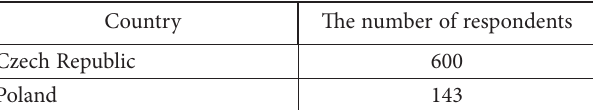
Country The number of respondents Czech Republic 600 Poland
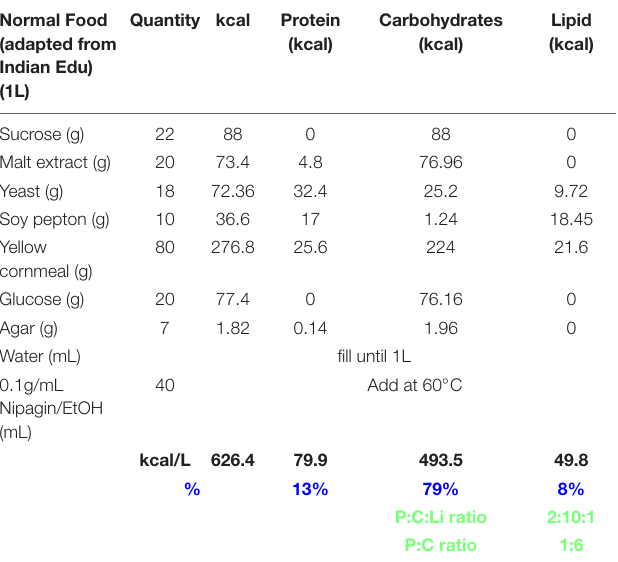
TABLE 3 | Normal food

...

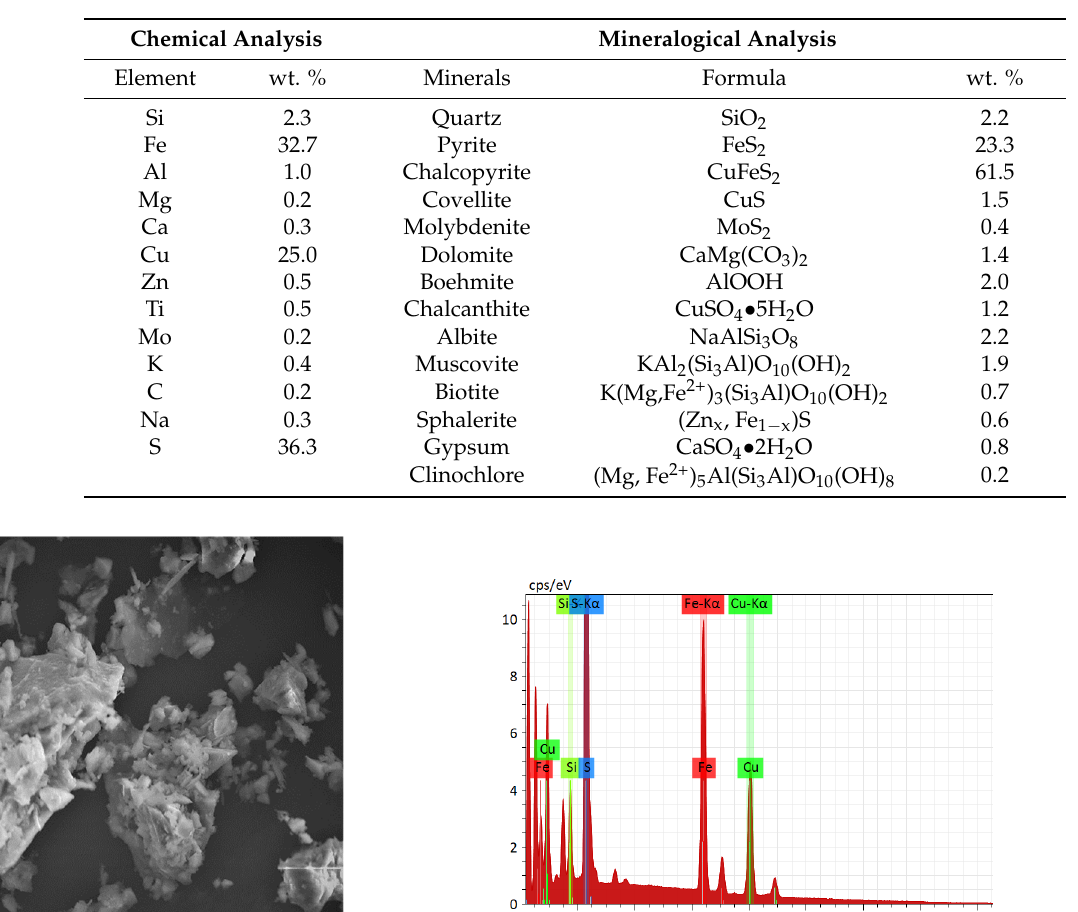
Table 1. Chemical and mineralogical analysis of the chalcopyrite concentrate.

*ACTION ITEM:*
Between and including the line with "Country The number" and the line with "TABLE 3 | Normal food", repeat every line exactly as it appears above, with pictures left out.

*TASK SOLUTION:*
Country The number of respondents Czech Republic 600 Poland
TABLE 3 | Normal food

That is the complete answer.